Mais c'est sa faute aussi ! Qui utilise encore des agenda en papier ? Il n'avait qu'à les noter dans son téléphone, comme tout le monde au XXIème siècle.

En parlant de téléphone, je remarque que le mien s'allume et affiche un message reçu à l'instant.

Timothée Fontaine : Bon... ça va ?

Je l'ai ignoré tout le reste de l'été, et c'est maintenant qu'il s'inquiète pour moi ? J'ai envie de lui répondre, et à la fois de balancer mon téléphone à travers la salle, pile dans la poubelle.

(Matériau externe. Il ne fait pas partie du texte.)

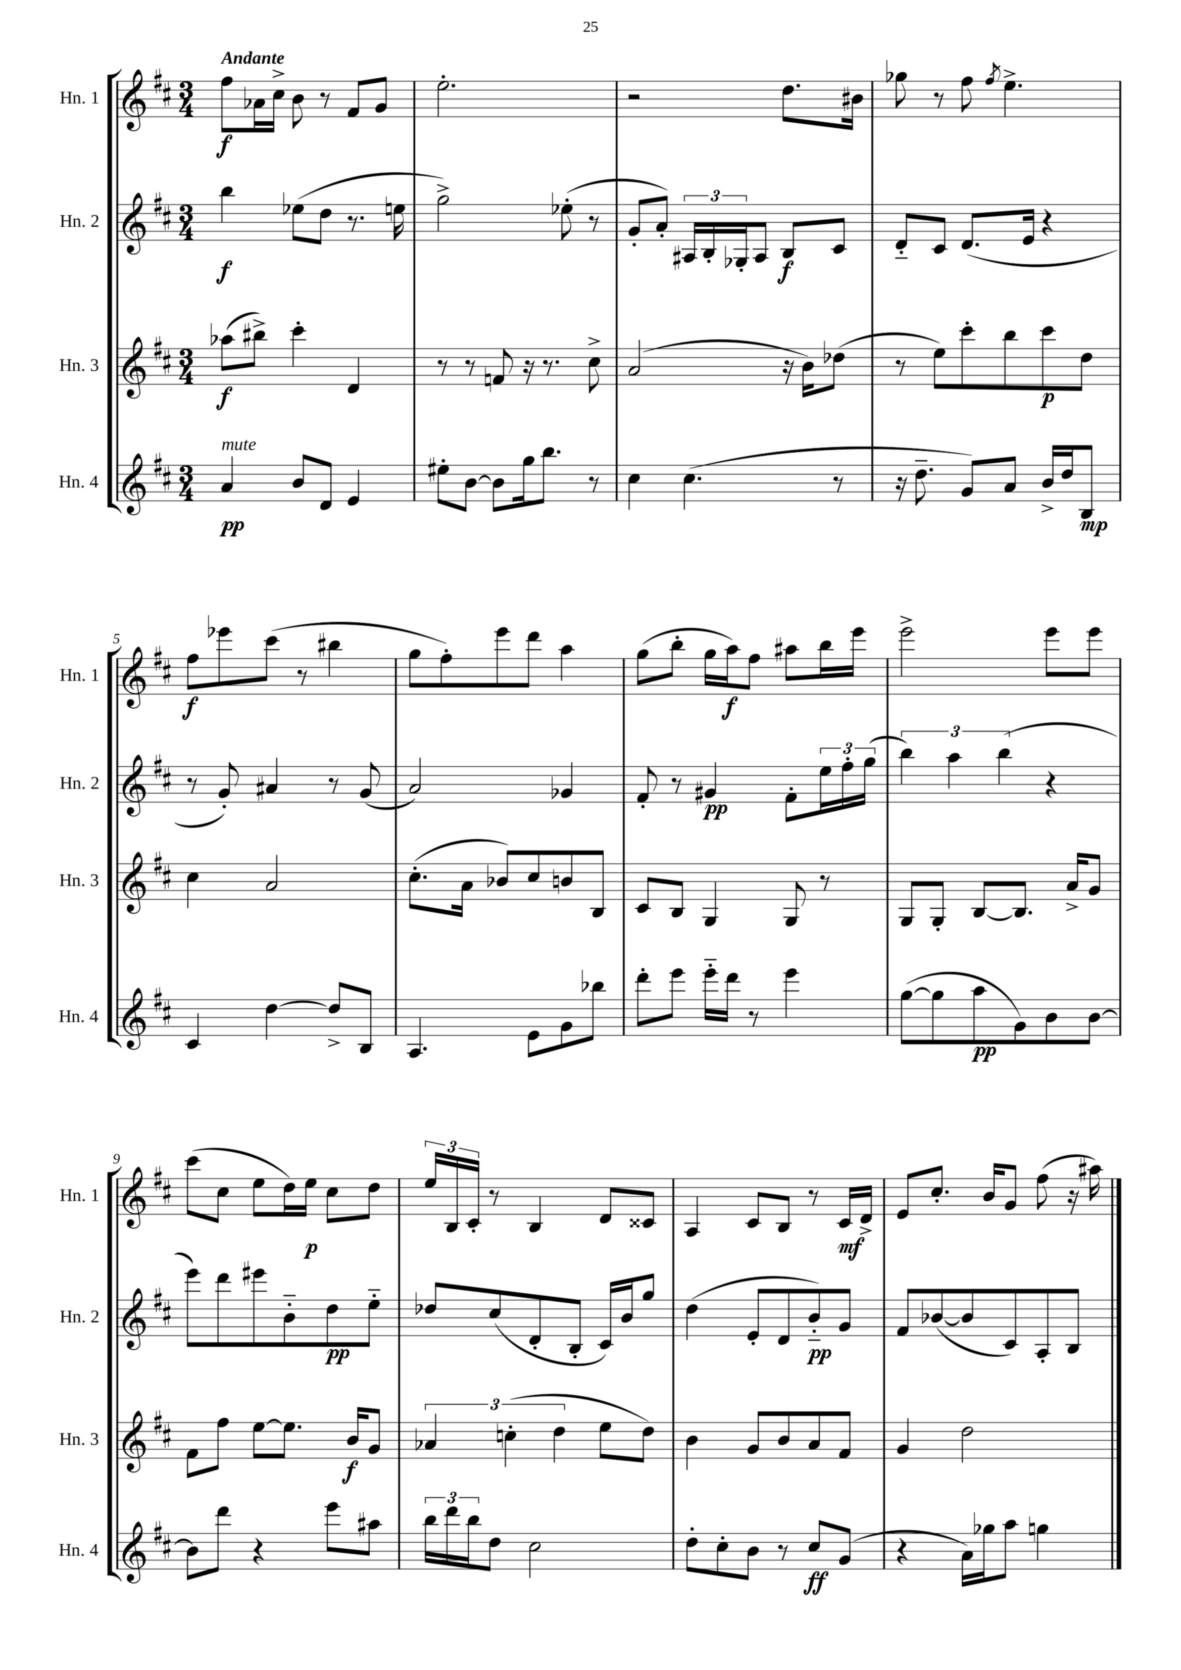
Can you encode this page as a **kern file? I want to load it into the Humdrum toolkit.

**kern	**kern	**kern	**kern
*staff4	*staff3	*staff2	*staff1
*clefG2	*clefG2	*clefG2	*clefG2
*k[f#c#]	*k[f#c#]	*k[f#c#]	*k[f#c#]
*M3/4	*M3/4	*M3/4	*M3/4
4a	(8aa-	4bb	8ff#
.	8bb#^)	.	16a-
.	.	.	16cc#^
8b	4ccc#'	(8ee-	8b
8d	.	8dd	8r
4e	4d	8.r	8f#
.	.	.	8g
.	.	16ee	.
=	=	=	=
8ee#'	8r	2gg^)	2.ee'
[8b	8r	.	.
8b]	8f	.	.
16gg	16r	.	.
8.bb	8.r	.	.
.	.	(8ee-'	.
8r	8cc#^	8r	.
=	=	=	=
4cc#	(2a	8g'	2r
.	.	8a')	.
(4.cc#	.	24A#	.
.	.	24B'	.
.	.	24G-'	.
.	.	8A#	.
.	16r	8B	8.dd
.	16b)	.	.
8r	(8dd-	8c#	.
.	.	.	16b#
=	=	=	=
16r	8r	8d'~	8gg-
8.dd~	.	.	.
.	8ee)	8c#	8r
8g)	8ccc#'	(8.d	8ff#
.	.	.	8qff#
8a	8bb	.	4.ee^
.	.	16e	.
16b^	8ccc#	4r	.
16dd	.	.	.
8B	8dd	.	.
=	=	=	=
4c#	4cc#	8r	8ff#
.	.	8g')	8eee-
[4dd	2a	4a#	(8ccc#
.	.	.	8r
8dd^]	.	8r	4bb#
8B	.	(8g	.
=	=	=	=
4.A	(8.cc#'	2a)	8gg
.	.	.	8ff#')
.	16a	.	.
.	8b-)	.	8eee
8e	8cc#	.	8ddd
8g	8b	4g-	4aa
8bb-	8B	.	.
=	=	=	=
8ddd'	8c#	8f#'	(8gg
8eee	8B	8r	8bb'
16eee'~	4G	4g#	16gg
16ddd	.	.	16aa)
8r	.	.	8ff#
4eee	8G	8f#'	8aa#
.	8r	24ee	16bb
.	.	24ff#'	.
.	.	.	16eee
.	.	(24gg	.
=	=	=	=
([8gg	8G	6bb)	2eee^
8gg]	8G'	.	.
.	.	6aa	.
8aa	[8B	.	.
.	.	(6bb	.
8g)	8.B]	.	.
8b	.	4r	8eee
.	16a^	.	.
[8b	8g	.	8eee
=	=	=	=
8b]	8f#	8eee)	(8ccc#
8ddd	8ff#	8ddd	8cc#
4r	[8ee	8eee#	8ee
.	8.ee]	8b'~	16dd)
.	.	.	16ee
8eee	.	8dd	8cc#
.	16b	.	.
8aa#	8g	8ee'~	8dd
=	=	=	=
24bb	6a-	8dd-	24ee
24ddd	.	.	24B
24bb	.	.	24c#'
8dd	.	(8cc#	8r
.	(6cc'	.	.
2cc#	.	8d'	4B
.	6dd	.	.
.	.	8B'	.
.	8ee	16c#)	8d
.	.	16b	.
.	8dd)	8gg	8c##
=	=	=	=
8dd'	4b	(4dd	4A
8cc#'	.	.	.
8b	8g	8e'	8c#
8r	8b	8d	8B
8cc#	8a	8b'~)	8r
(8g	8f#	8g	16c#
.	.	.	16d^
=	=	=	=
4r	4g	8f#	8e
.	.	([8b-	8.cc#'
16a)	2dd	8b-]	.
16gg-	.	.	16b
8aa	.	8c#)	8g
4gg	.	8A'	(8ff#
.	.	8B	16r
.	.	.	16aa#)
==	==	==	==
*-	*-	*-	*-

Il m'a fait beaucoup de mal, mais nous avons tous les deux nos torts dans cette histoire. Et une partie de moi a toujours envie de rester amie avec lui. Rah, pourquoi c'est toujours aussi compliqué ?!

Je suis perdue, mais je dois prendre une décision. Alors, je saisis mon téléphone.


✻ ✻ ✻


« Salut Naomi, c'est moi. Jenna quoi. Ta meilleure amie, le Yin de ton Yang, le soleil de tes jours et de tes nuits. Je te laisse un message sur ta boîte vocale pour t'adresser mes dernières prières. Je me suis trouvée un homme comme je t'en avais parlé hier, mais je ne vivrai sûrement pas assez longtemps pour qu'on puisse en rire dans vingt ans. Je lui ai comme qui dirait volé un truc... Enfin bref, souhaite-moi bon courage. Si je meurs assassinée, je te lègue ma collection de fèves et mes classeurs de feuilles Diddl que tu voulais tant en primaire. Et n'oublie pas de dire à Timothée que je l'emmerde. »

Au moment de raccrocher, je jète pour la énième fois un coup d'œil à la plaque dorée ornant la façade de l'immeuble haussmannien, qui comporte le nom Query & Mather.

Après avoir sonné, je pénètre dans le bâtiment.